Faktanya, beberapa kasus kebakaran hutan di Indonesia menunjukan indikasi api desengaja menyebar luas, seperti yang telah dilansir Harian Kompas edisi 15 September 2016. Artikel tersebut menyatakan bahwa dua perusahaan sawit bertanggung jawab atas kebakaran hutan kala itu. Selain hal tersebut, seperti yang telah dilansir BBC News Indonesia 21 Juli 2016, masih adanya kasus kebakaran hutan yang dinyatakan dihentikan oleh pihak yang berwajib dapat dikatakan mengkhawatirkan. Pasalnya, merujuk pada Tempo.co (20 September 2016), kurang lebih 100.300 kematian diakibatkan kebakaran hutan. Hal ini menurut direktur kampanye dan legal LSM Lingkungan Mighty, Etelle Higonnet, merupakan kematian yang disebabkan masyarakat menghirup partikel padat, seukuran 2,5 PM yang tidak bisa dilihat dengan mata telanjang.
Seharusnya kearifan lokal dapat menjadi sesuatu yang tidak menyebabkan kerusakan.
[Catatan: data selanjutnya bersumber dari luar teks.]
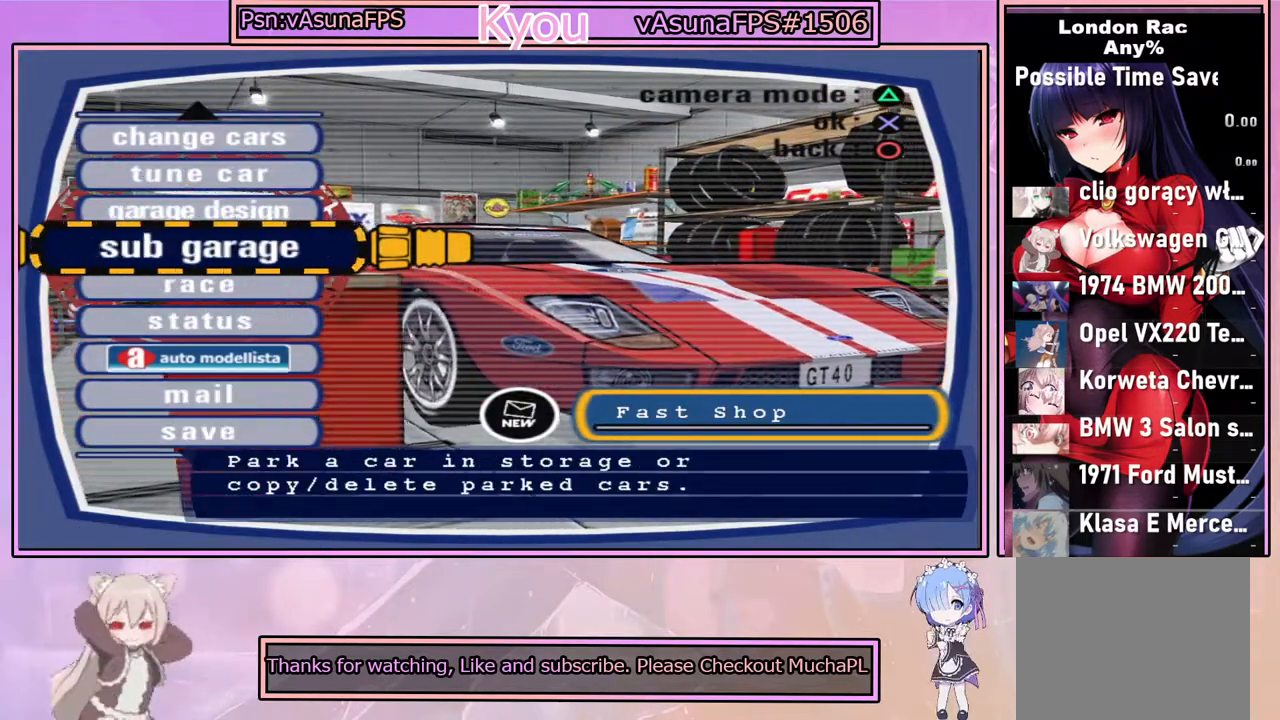
{"buttons": [], "left_stick": "center", "right_stick": "center", "events": [[17, "DPAD_DOWN", "down"], [100, "DPAD_DOWN", "up"]]}
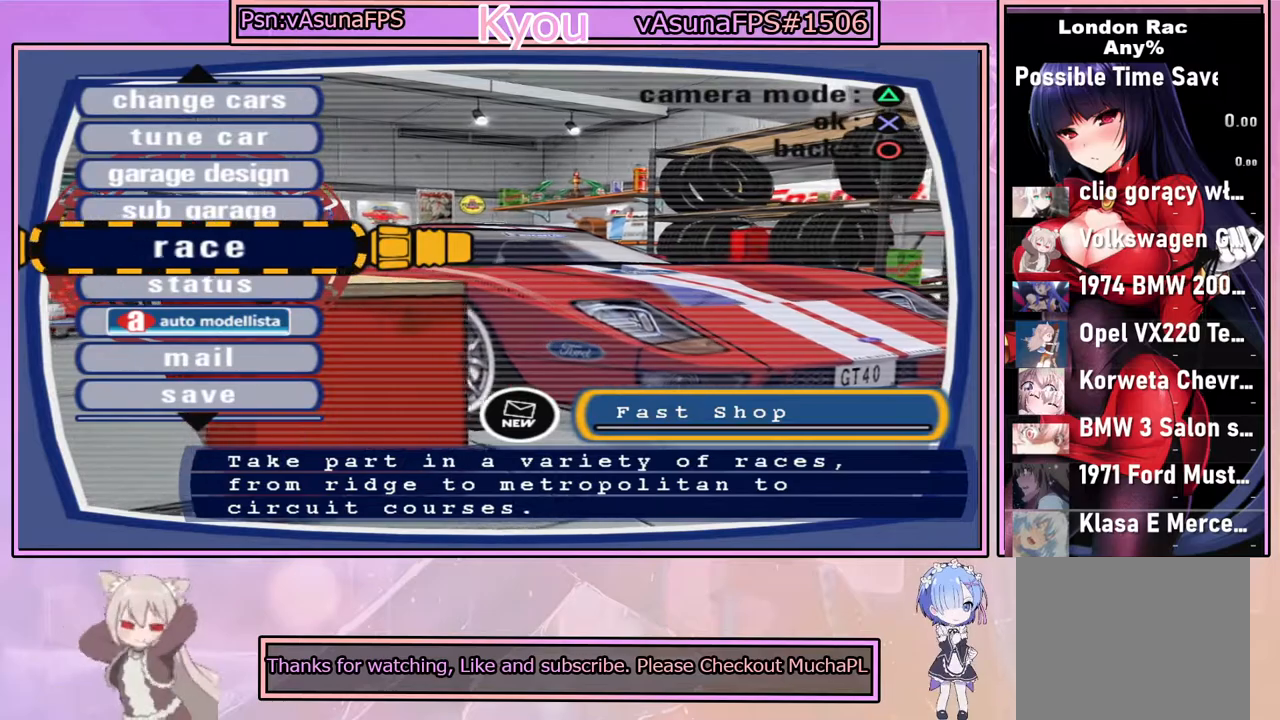
{"buttons": [], "left_stick": "center", "right_stick": "center", "events": []}
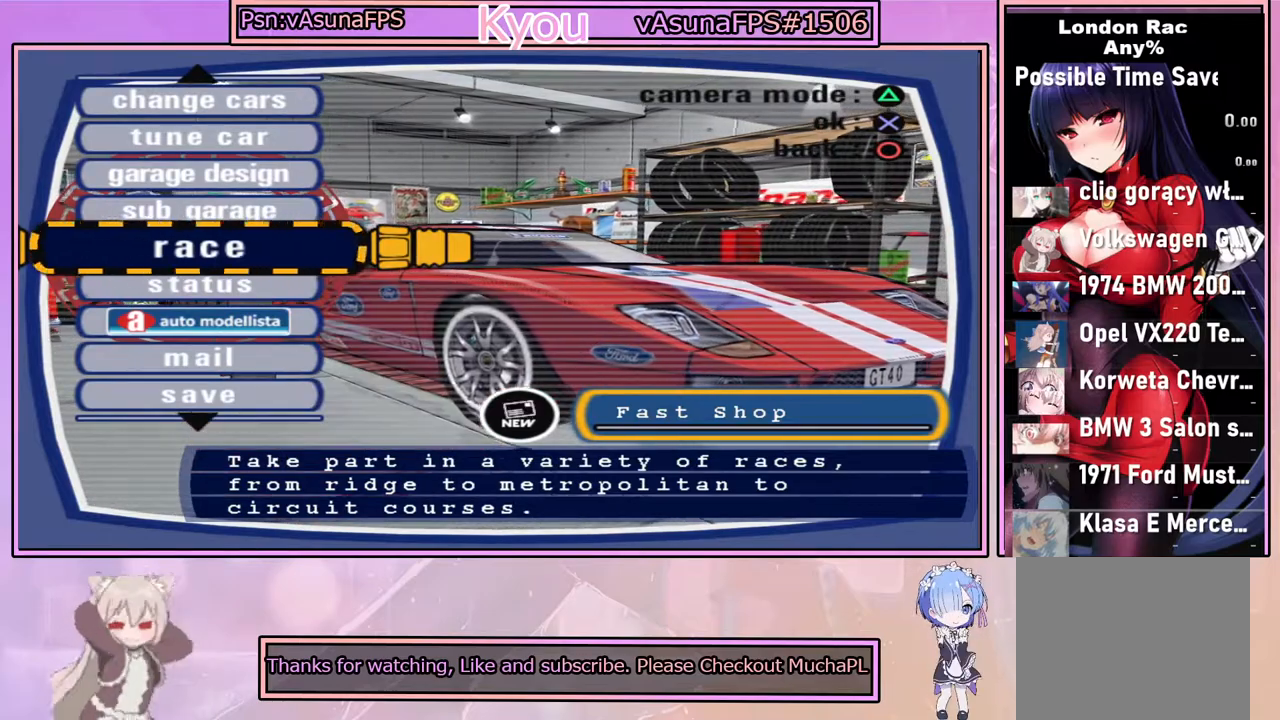
{"buttons": [], "left_stick": "center", "right_stick": "center", "events": [[167, "CROSS", "down"], [350, "CROSS", "up"]]}
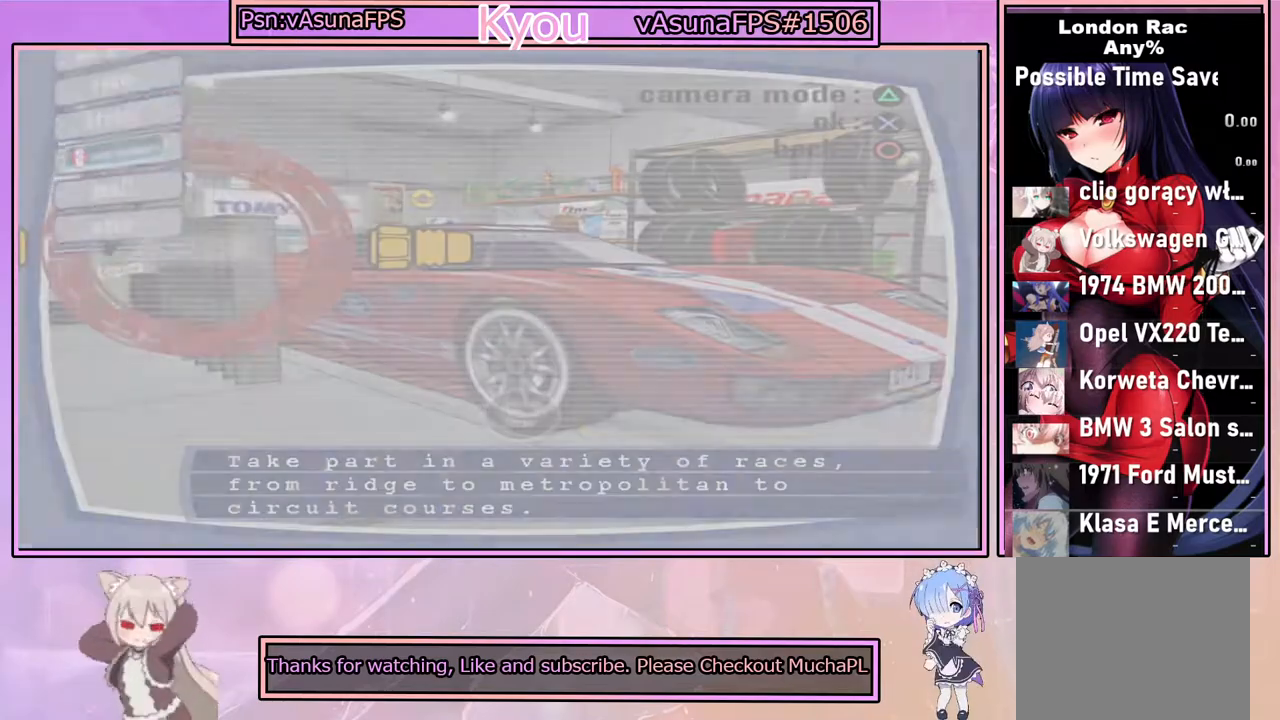
{"buttons": [], "left_stick": "center", "right_stick": "center", "events": []}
Hutan akan selalu memberikan manusia nafas yang berkelanjutan, NAMUN MANUSIA TIDAK MEMBERIKAN JIWA DAN RAGANYA UNTUK MENGHIDUPKAN HUTAN. Hak Asasi Manusia atas lingkungan yang sehat dan bersih akan selalu bergantung pada Hak Asasi Hutan untuk hidup. Ketika hutan punah, siapa yang lebih menjanjikan HAM itu sendiri? Hari ini atau nanti, manusia hanya dapat memilih untuk bersama-sama menyuarakan kehidupan hutan atau berharap kelak manusia dapat berevolusi dari lingkungan yang rusak –namun generasi itu bukanlah kita.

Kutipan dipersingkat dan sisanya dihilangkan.